WhatsApp Web is its own device. When you scan the QR code on web.whatsapp.com, the browser generates a fresh key pair locally (in IndexedDB / browser storage) and your phone signs the new device's public key as "also yours." From then on, the web client receives messages encrypted to its own key, decrypted in-browser. The phone is no longer required to be online (post-2021 multi-device). The trade-off is that browser storage is less robust than mobile keystores — clearing site data wipes the keys, forcing a re-pair. WhatsApp mitigates by warning users before clearing storage on the web app.
How would you handle 1M concurrent voice/video calls?
P2P first, TURN/SFU only as fallback. 1-on-1 calls go peer-to-peer via WebRTC — server load is just signaling (~few KB per call setup), trivially scalable. Group calls hit an SFU that forwards encrypted streams without decoding — SFU bandwidth is the bottleneck, but each SFU box can handle thousands of streams, and SFUs are stateless / regionally deployed. TURN relays for NAT-blocked calls are pure UDP packet pumps, trivially scalable per region.

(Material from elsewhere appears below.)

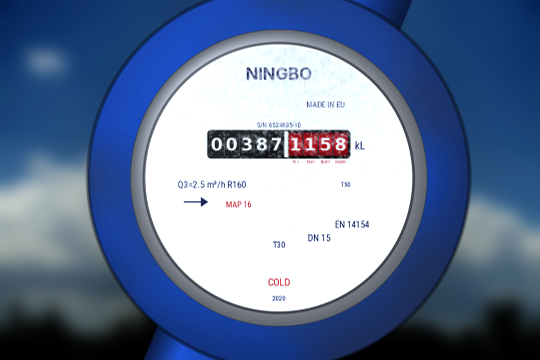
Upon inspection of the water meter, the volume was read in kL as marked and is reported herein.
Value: 387.1158 kL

The total server-side cost is tiny compared to messaging because calls are short-lived (avg 4 min) and the heavy lifting (encoding, encrypting frames) is on the phones. WhatsApp's call infrastructure regularly handles tens of millions of concurrent calls during peak New Year's Eve traffic.

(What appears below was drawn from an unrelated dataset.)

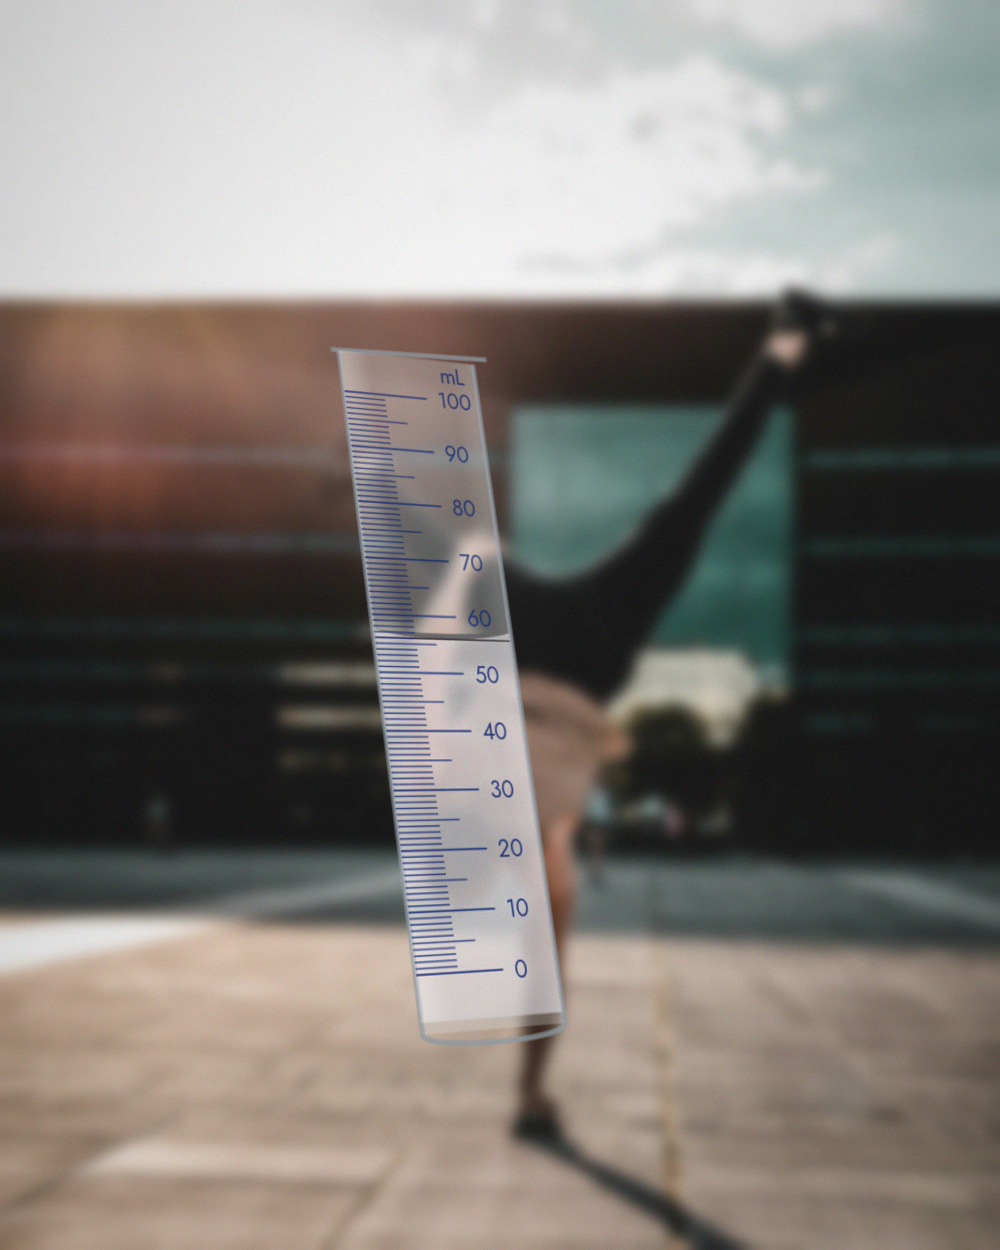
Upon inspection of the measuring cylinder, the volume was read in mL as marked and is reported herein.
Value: 56 mL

If the server is blind, how do you handle abuse and spam?
Metadata heuristics, not content inspection. The server can see send-rates, recipient diversity, account age, device reputation, and "this account just messaged 5000 strangers in 10 minutes" — all without reading messages. Reactive: users can report a chat, which copies the offending messages out of their own device (decrypted by them, since they have the key) and uploads it for review. The reporting flow is the loophole that lets WhatsApp moderate without breaking E2E for everyone. Combined with phone-number-tied identity (each abusive account costs a SIM), this absorbs most spam without inspecting content.
What's the trade-off of "server cannot read messages" for backup/restore?
WhatsApp can't help you migrate, so the user has to. Historically, WhatsApp punted: phone-to-phone backups via the OS (iCloud / Google Drive) where Apple/Google held the data, often unencrypted at rest in the cloud. In 2021, WhatsApp shipped encrypted backups: backups uploaded to iCloud/Drive are encrypted with a key derived from a 64-digit recovery code (or password). The cloud provider stores the ciphertext but doesn't have the key — same E2E principle, applied to backups. Trade-off: lose your recovery code, lose your history forever. WhatsApp considers this an acceptable price for the privacy guarantee.
The one-line summary the interviewer remembers: "WhatsApp is a fleet of stateless socket servers + a Routing Service that maps users to servers, fronted by a per-device offline message queue. Encryption — Signal Protocol's X3DH and Double Ratchet — happens on the devices, so the server is just a router of opaque ciphertext. Multi-device sync works by treating each device as its own peer with its own keys. Media bypasses the messaging path entirely via S3 with the AES key shipped inside the encrypted message."